Dataset rows →
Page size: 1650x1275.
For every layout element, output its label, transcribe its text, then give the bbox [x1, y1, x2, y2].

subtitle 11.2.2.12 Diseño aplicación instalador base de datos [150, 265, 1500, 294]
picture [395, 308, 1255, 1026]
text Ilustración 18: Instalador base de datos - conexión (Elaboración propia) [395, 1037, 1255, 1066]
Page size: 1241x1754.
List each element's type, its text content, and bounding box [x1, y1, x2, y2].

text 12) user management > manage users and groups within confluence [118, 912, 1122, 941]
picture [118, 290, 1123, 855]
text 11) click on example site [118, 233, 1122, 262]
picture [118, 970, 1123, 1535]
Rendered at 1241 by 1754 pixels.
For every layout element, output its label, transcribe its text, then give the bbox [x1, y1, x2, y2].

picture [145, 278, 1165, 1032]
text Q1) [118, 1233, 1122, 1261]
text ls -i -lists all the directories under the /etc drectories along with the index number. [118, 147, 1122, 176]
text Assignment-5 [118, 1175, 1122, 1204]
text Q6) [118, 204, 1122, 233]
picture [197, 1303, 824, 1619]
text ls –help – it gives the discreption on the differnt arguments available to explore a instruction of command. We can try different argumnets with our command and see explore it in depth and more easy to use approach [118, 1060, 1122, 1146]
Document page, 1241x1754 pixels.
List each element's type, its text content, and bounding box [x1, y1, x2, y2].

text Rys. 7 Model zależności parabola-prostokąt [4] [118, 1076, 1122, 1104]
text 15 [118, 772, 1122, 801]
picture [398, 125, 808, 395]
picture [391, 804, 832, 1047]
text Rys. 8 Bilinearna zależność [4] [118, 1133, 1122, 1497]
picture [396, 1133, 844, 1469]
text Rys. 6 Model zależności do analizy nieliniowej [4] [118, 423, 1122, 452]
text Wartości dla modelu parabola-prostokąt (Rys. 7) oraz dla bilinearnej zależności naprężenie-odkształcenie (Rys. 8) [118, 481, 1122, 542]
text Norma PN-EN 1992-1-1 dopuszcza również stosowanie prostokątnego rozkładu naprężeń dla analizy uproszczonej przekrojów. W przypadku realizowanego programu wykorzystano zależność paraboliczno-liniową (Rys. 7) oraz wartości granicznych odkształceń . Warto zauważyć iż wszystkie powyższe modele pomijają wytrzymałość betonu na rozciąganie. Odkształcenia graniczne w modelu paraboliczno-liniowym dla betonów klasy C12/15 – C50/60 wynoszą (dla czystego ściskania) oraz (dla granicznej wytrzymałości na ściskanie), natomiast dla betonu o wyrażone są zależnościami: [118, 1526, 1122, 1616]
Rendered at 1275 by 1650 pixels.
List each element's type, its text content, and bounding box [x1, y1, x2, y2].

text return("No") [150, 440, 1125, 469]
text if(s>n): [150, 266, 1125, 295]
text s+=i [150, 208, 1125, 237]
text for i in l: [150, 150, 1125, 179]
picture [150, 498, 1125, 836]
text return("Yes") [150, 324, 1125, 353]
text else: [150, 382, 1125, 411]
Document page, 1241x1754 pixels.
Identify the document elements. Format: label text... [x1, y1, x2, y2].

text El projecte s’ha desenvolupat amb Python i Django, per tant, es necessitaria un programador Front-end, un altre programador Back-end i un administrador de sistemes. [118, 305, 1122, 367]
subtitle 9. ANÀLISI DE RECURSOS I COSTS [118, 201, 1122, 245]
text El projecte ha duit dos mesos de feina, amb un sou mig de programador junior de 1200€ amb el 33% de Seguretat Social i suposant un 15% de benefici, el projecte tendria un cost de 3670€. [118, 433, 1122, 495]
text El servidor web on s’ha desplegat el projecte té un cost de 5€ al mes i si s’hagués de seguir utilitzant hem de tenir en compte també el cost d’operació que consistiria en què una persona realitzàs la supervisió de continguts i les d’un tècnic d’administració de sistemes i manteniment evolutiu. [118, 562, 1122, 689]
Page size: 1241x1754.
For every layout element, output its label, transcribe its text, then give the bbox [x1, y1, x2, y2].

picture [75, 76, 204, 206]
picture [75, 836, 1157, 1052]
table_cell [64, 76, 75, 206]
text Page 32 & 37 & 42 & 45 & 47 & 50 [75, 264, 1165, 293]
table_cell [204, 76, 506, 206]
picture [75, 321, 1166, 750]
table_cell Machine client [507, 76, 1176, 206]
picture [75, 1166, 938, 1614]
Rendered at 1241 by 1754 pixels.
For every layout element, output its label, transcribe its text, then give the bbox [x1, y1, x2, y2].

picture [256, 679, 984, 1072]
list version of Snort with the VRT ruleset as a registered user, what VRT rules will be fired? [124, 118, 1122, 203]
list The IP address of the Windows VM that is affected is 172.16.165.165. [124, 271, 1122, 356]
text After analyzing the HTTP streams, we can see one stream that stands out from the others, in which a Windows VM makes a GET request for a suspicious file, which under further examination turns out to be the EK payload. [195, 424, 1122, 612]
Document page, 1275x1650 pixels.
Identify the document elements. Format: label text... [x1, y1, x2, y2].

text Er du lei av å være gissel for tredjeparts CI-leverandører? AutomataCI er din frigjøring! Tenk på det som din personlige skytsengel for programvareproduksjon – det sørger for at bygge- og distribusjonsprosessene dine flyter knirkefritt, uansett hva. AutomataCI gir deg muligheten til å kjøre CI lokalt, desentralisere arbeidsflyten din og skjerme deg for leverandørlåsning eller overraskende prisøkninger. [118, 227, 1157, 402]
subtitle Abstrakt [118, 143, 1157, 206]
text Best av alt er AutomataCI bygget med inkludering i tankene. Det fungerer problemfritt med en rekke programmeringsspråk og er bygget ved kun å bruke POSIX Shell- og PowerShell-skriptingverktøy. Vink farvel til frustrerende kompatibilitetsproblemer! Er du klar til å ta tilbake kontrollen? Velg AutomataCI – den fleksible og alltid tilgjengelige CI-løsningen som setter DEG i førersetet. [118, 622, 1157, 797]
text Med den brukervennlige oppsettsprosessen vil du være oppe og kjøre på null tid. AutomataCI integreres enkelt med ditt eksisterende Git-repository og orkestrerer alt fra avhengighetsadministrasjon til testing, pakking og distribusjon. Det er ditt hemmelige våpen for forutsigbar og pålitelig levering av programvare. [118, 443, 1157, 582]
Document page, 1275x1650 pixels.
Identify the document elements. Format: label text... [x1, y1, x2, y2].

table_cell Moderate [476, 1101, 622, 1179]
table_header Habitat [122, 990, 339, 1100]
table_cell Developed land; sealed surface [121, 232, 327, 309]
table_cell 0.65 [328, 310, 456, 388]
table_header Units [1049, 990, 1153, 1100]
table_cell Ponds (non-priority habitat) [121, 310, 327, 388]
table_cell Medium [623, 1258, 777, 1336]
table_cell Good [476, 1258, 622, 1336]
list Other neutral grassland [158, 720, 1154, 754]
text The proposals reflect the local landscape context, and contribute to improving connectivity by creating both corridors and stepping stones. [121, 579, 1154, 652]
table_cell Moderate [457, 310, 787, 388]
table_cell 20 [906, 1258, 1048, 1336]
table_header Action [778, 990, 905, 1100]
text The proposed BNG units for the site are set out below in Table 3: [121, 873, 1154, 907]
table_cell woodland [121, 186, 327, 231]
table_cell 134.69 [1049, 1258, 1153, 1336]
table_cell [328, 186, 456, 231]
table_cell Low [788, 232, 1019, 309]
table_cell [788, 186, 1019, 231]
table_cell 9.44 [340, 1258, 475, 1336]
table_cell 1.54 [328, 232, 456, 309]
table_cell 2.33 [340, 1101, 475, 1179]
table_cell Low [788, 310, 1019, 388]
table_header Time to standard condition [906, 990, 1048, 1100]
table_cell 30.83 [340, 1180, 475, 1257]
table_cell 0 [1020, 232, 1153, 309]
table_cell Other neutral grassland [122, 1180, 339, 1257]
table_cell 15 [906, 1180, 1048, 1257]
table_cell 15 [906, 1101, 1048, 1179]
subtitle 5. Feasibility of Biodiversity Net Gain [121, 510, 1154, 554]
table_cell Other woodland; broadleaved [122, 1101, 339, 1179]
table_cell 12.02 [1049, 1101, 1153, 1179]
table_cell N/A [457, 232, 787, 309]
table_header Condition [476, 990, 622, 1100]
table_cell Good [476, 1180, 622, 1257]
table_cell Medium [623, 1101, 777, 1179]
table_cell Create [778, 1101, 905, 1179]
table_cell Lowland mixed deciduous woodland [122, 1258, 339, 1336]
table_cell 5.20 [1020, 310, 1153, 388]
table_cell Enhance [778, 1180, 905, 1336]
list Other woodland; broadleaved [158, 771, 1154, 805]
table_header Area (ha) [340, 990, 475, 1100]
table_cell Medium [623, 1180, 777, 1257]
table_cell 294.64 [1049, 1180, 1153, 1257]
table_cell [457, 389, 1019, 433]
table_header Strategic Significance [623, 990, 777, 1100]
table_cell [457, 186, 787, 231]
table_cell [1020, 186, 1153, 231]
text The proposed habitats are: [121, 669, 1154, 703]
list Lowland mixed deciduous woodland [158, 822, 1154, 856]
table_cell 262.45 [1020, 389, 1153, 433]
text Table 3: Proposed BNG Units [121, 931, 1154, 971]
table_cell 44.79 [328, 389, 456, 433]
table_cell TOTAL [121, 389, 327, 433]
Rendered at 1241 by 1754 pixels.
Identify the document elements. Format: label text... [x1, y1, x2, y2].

Short exercise →
Put the material above, from its first line through the line containing "text ls –help", into a Markdown table with two columns, Row and Line. Number each row and leave out blank lines.

Exercise answer →
| Row | Line |
|---|---|
| 1 | Page size: 1650x1275. |
| 2 | For every layout element, output its label, transcribe its text, then give the bbox [x1, y1, x2, y2]. |
| 3 | subtitle 11.2.2.12 Diseño aplicación instalador base de datos [150, 265, 1500, 294] |
| 4 | picture [395, 308, 1255, 1026] |
| 5 | text Ilustración 18: Instalador base de datos - conexión (Elaboración propia) [395, 1037, 1255, 1066] |
| 6 | Page size: 1241x1754. |
| 7 | List each element's type, its text content, and bounding box [x1, y1, x2, y2]. |
| 8 | text 12) user management > manage users and groups within confluence [118, 912, 1122, 941] |
| 9 | picture [118, 290, 1123, 855] |
| 10 | text 11) click on example site [118, 233, 1122, 262] |
| 11 | picture [118, 970, 1123, 1535] |
| 12 | Rendered at 1241 by 1754 pixels. |
| 13 | For every layout element, output its label, transcribe its text, then give the bbox [x1, y1, x2, y2]. |
| 14 | picture [145, 278, 1165, 1032] |
| 15 | text Q1) [118, 1233, 1122, 1261] |
| 16 | text ls -i -lists all the directories under the /etc drectories along with the index number. [118, 147, 1122, 176] |
| 17 | text Assignment-5 [118, 1175, 1122, 1204] |
| 18 | text Q6) [118, 204, 1122, 233] |
| 19 | picture [197, 1303, 824, 1619] |
| 20 | text ls –help – it gives the discreption on the differnt arguments available to explore a instruction of command. We can try different argumnets with our command and see explore it in depth and more easy to use approach [118, 1060, 1122, 1146] |